*Data to process*

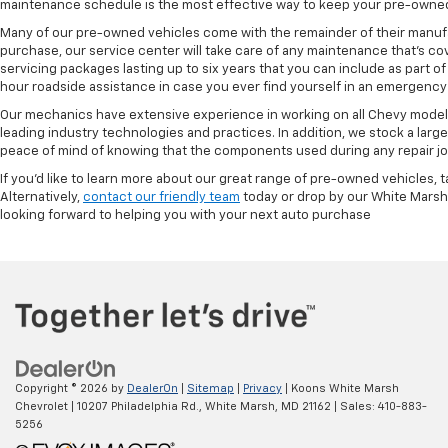
maintenance schedule is the most effective way to keep your pre-owned 
Many of our pre-owned vehicles come with the remainder of their manufact
purchase, our service center will take care of any maintenance that's co
servicing packages lasting up to six years that you can include as part
hour roadside assistance in case you ever find yourself in an emergency 
Our mechanics have extensive experience in working on all Chevy models
leading industry technologies and practices. In addition, we stock a lar
peace of mind of knowing that the components used during any repair job 
If you'd like to learn more about our great range of pre-owned vehicles, 
Alternatively,
contact our friendly team
today or drop by our White Marsh
looking forward to helping you with your next auto purchase
Copyright © 2026
by
DealerOn
|
Sitemap
|
Privacy
| Koons White Marsh
Chevrolet
|
10207 Philadelphia Rd.,
White Marsh,
MD
21162
| Sales:
410-883-
5256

*Your goal*
Reproduce the listing word for word. Do not carry over the pictures.

*Your solution*
maintenance schedule is the most effective way to keep your pre-owned 
Many of our pre-owned vehicles come with the remainder of their manufact
purchase, our service center will take care of any maintenance that's co
servicing packages lasting up to six years that you can include as part
hour roadside assistance in case you ever find yourself in an emergency 
Our mechanics have extensive experience in working on all Chevy models
leading industry technologies and practices. In addition, we stock a lar
peace of mind of knowing that the components used during any repair job 
If you'd like to learn more about our great range of pre-owned vehicles, 
Alternatively,
contact our friendly team
today or drop by our White Marsh
looking forward to helping you with your next auto purchase
Copyright © 2026
by
DealerOn
|
Sitemap
|
Privacy
| Koons White Marsh
Chevrolet
|
10207 Philadelphia Rd.,
White Marsh,
MD
21162
| Sales:
410-883-
5256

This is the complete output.